The Trump administration’s escalating crackdown on California just hit another level, with Vice President JD Vance announcing Wednesday that the federal government is withholding $1.3 billion in Medicaid funding amid what officials describe as massive fraud tied to the state’s hospice and home healthcare industry.

The move marks one of the largest federal anti-fraud actions in years and signals that the administration intends to keep tightening pressure on states accused of failing to police abuse within taxpayer-funded healthcare programs.

Speaking as head of the administration’s anti-fraud task force, Vance accused California leaders of allowing a system of fraudulent billing and abuse to flourish unchecked.

“Giving people medications they don’t even need, it’s a defrauding of the American taxpayer,” Vance said. “But it’s also a violation of the trust that should exist between every American and the people who prescribe the medications.”

“That’s one thing that we want to target, and this is why we’re taking this action because we want California to get serious about this fraud.”

The announcement follows a series of aggressive federal actions already underway in California. Just weeks ago, the administration suspended licenses for 447 hospice facilities and 23 home healthcare agencies suspected of fraudulent billing practices.

Federal officials say the broader investigation now involves a nationwide review of hospice and home health providers, with California emerging as ground zero for what investigators believe may be one of the largest healthcare fraud networks uncovered in recent memory.

“As Americans across the country have seen the rampant level of fraud going on in California, the Trump administration will not tolerate it,” a senior administration official told The California Post.

The administration has repeatedly framed the issue not simply as financial waste but as a broader collapse of oversight inside programs designed to help vulnerable patients.
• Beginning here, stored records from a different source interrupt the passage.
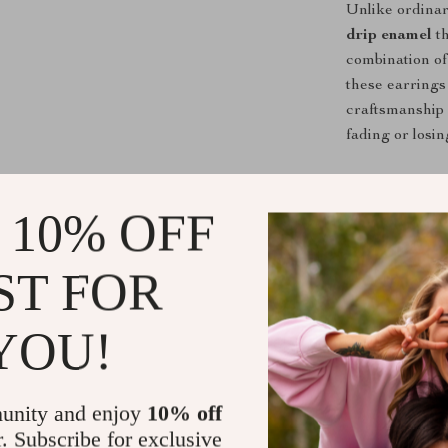
Unlike ordinar
drip enamel
th
combination of
these earrings 
craftsmanship 
fading or losin
Make a Bold
 10% OFF
Upgrade your j
Daisy Drop E
ST FOR
for a thoughtfu
timeless desig
YOU!
love to wear a
Get Yours T
unity and enjoy
10% off
Don’t miss out
r. Subscribe for exclusive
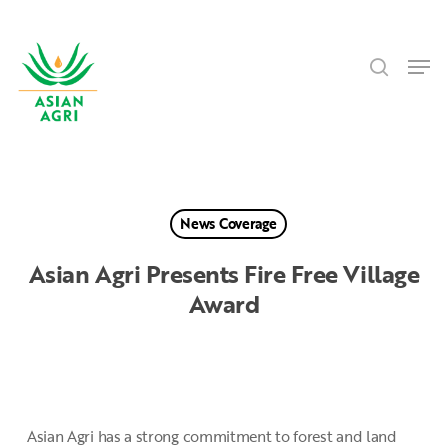
Skip
Menu
to
search
main
Men
content
News Coverage
Asian Agri Presents Fire Free Village
Award
Asian Agri has a strong commitment to forest and land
“We want to protect Medicare,” Vance said. “But we can’t do that if the states administering those programs are allowing those programs to be fleeced by fraudsters.”

Importantly, Vance attempted to present the effort as bipartisan and nationwide rather than simply a political attack on blue states. He specifically referenced states including New York, Maryland, Ohio, and Minnesota while arguing the administration intends to pursue fraud aggressively wherever it exists.

Still, California has clearly become the administration’s primary example.

Over the past year, multiple investigations have exposed suspicious hospice operations throughout the state, including allegations involving networks of doctors connected to tens of millions in questionable billing activity. Those investigations reportedly contributed to federal authorities revoking one physician’s Medicare billing privileges and suspending dozens of agency licenses.

The administration has already taken similar steps elsewhere. Earlier this year, Vance announced the withholding of more than $250 million in Medicaid funding from Minnesota over fraud concerns and demanded Democratic Gov. Tim Walz submit a corrective action plan within 60 days. Months later, federal officials deferred an additional $91 million in Minnesota Medicaid funding, citing ongoing vulnerabilities.

“This happens way too much in the United States of America,” Vance said Wednesday. “And it happens because until recently we did not have a government or an administration that actually took anti-fraud prevention seriously.”

The crackdown also arrives at a politically sensitive moment for California Democrats already facing criticism over homelessness, healthcare costs, crime, and accusations of government mismanagement. Federal officials are clearly betting that healthcare fraud — particularly involving taxpayer-funded programs for seniors and vulnerable patients — is an issue likely to resonate well beyond partisan politics.

“You may think this is purely a red-state or blue-state issue,” Vance said. “That’s actually not true.”

Still, he closed with a line that made the administration’s broader message unmistakably clear.

“We hope this wake-up call will be heard loudly across the beautiful state of California,” Vance said, “whose people we’re trying to protect — sometimes from their own leaders.”